Text provided:
╭──
Deborah Kotz has an interesting piece in the Boston Globe that highlights research findings from the new book The Sibling Effect: What the Bonds Among Brothers and Sisters Reveal About Us:
Firstborns and only-children, for example, have a 3-point higher IQ on average compared with those born second, according to 2007 Norwegian study cited in the book, and second children are about a point ahead of those born third…
Parents can devote 100 percent of their child-raising resources to the first child until they must divide those resources when the second child comes along and so on for each additional child. To compensate for the lack of parental attention, the youngest child may develop certain personality traits — like humor, spontaneity, or gregariousness — to shift the spotlight onto themselves, Sulloway told me.
They also tend to take more risks, since they have less to lose. (In previous centuries, older siblings were more likely to survive to adulthood, and even today parents are less likely to vaccinate their youngest children than their oldest ones.) Sulloway’s recent review study found that younger brothers are more likely to participate in dangerous sports like football and boxing than their older siblings, and among sets of brothers who play professional baseball, younger siblings steal far more bases, which Sulloway pointed out is “one of the riskiest things players do.”
And siblings — especially those close in age and of the same gender — can influence each other’s bad health habits. Younger brothers and sisters are four times as likely to take up smoking, for example, when an older sibling smokes. Drug and alcohol abuse follow a similar pattern.
╰──
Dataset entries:
╭──
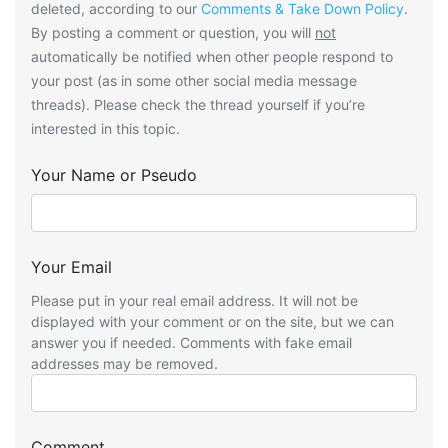
deleted, according to our
Comments & Take Down Policy
.
By posting a comment or question, you will
not
automatically be notified when other people respond to
your post (as in some other social media message
threads). Please check the thread yourself if you’re
interested in this topic.
Your Name or Pseudo
Your Email
Please put in your real email address. It will not be
displayed with your comment or on the site, but we can
answer you if needed. Comments with fake email
addresses may be removed.
Comment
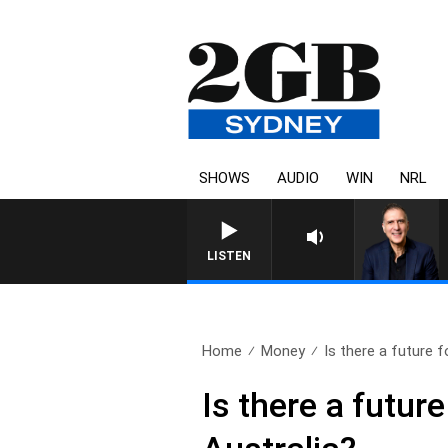
SHOWS
AUDIO
WIN
NRL
AUSTRALIA OVERNIGHT WITH
LISTEN
Home
Money
Is there a future fo
Is there a futur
╰──
Prompt:
Answer these questions from the sibling research text.
1. How many points higher is the average IQ of firstborns and only-children than that of second-born children?
2. What personality traits may the youngest child develop to shift the spotlight onto themselves?
3. How much more likely are younger brothers and sisters to take up smoking when an older sibling smokes?

Result for this task:
1. 3 points.
2. Humor, spontaneity, or gregariousness.
3. Four times as likely.